Problem to solve
What should come back is the data below, word for word, minus any picture.

Data extract
───
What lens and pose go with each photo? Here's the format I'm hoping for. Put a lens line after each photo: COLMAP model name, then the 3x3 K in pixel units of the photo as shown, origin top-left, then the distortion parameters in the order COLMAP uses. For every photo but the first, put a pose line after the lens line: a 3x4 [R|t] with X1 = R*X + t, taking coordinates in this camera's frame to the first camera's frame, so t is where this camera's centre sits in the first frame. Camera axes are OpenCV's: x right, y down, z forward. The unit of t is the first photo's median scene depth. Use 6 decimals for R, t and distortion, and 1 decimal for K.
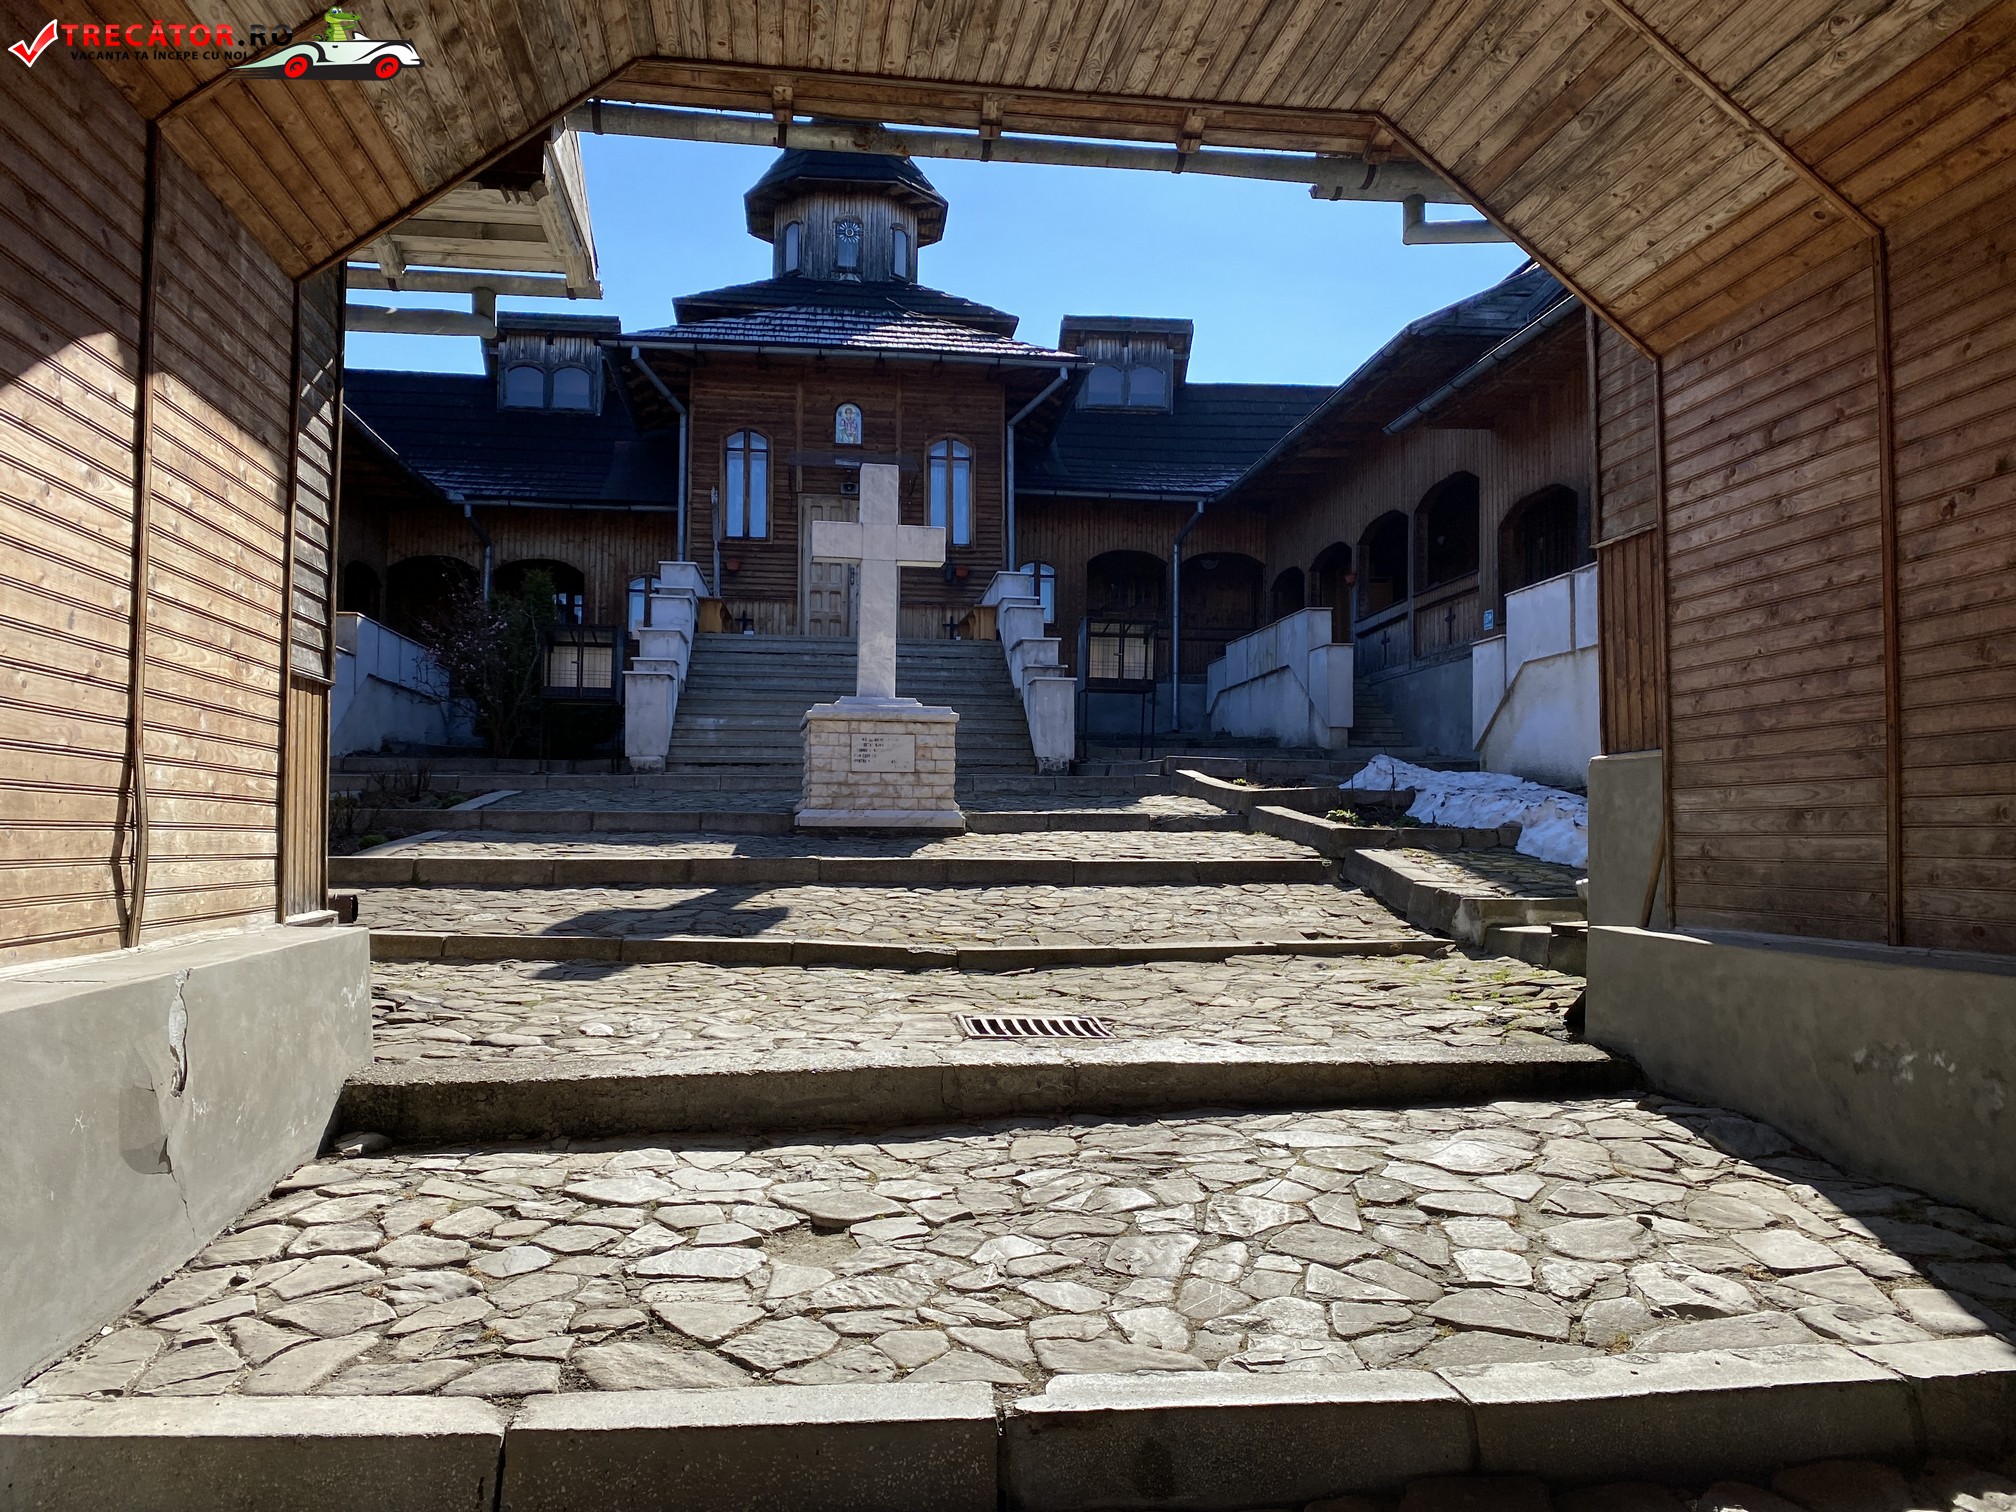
lens RADIAL K [[1511.8, 0, 1008.0], [0, 1511.8, 756.0], [0, 0, 1]] dist [0.090395, -0.121765]
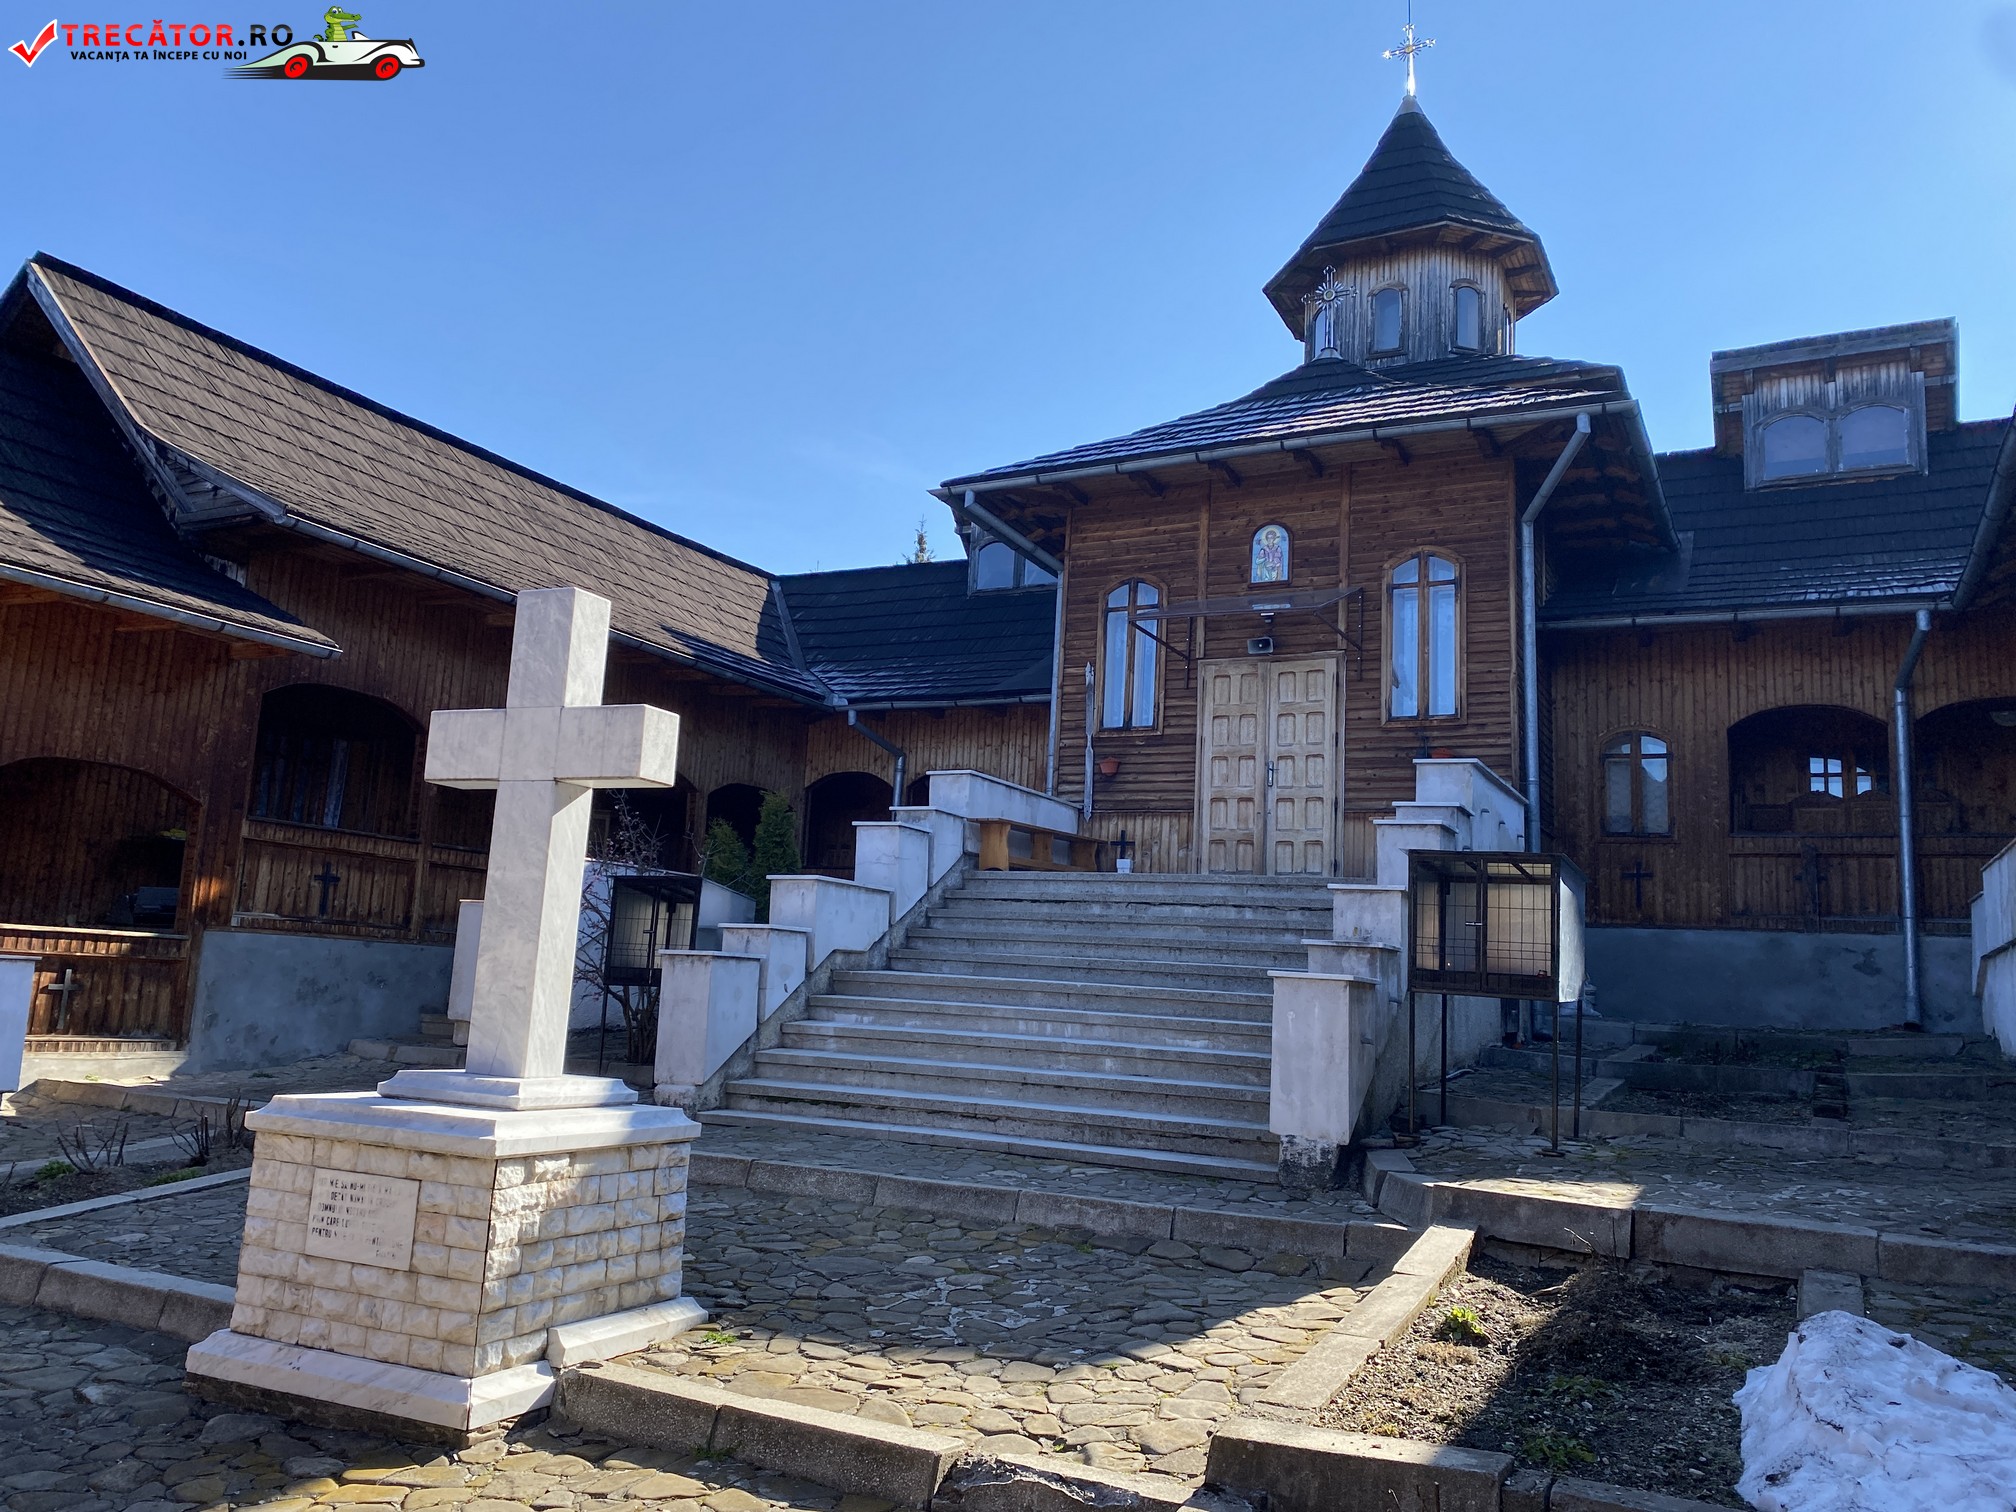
lens RADIAL K [[1511.8, 0, 1008.0], [0, 1511.8, 756.0], [0, 0, 1]] dist [0.090395, -0.121765]
pose [[0.827111, -0.051338, -0.559688, 0.176902], [-0.017556, 0.992974, -0.117026, -0.046346], [0.561764, 0.106619, 0.820399, 0.384831]]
───
Response box
What lens and pose go with each photo? Here's the format I'm hoping for. Put a lens line after each photo: COLMAP model name, then the 3x3 K in pixel units of the photo as shown, origin top-left, then the distortion parameters in the order COLMAP uses. For every photo but the first, put a pose line after the lens line: a 3x4 [R|t] with X1 = R*X + t, taking coordinates in this camera's frame to the first camera's frame, so t is where this camera's centre sits in the first frame. Camera axes are OpenCV's: x right, y down, z forward. The unit of t is the first photo's median scene depth. Use 6 decimals for R, t and distortion, and 1 decimal for K.
lens RADIAL K [[1511.8, 0, 1008.0], [0, 1511.8, 756.0], [0, 0, 1]] dist [0.090395, -0.121765]
lens RADIAL K [[1511.8, 0, 1008.0], [0, 1511.8, 756.0], [0, 0, 1]] dist [0.090395, -0.121765]
pose [[0.827111, -0.051338, -0.559688, 0.176902], [-0.017556, 0.992974, -0.117026, -0.046346], [0.561764, 0.106619, 0.820399, 0.384831]]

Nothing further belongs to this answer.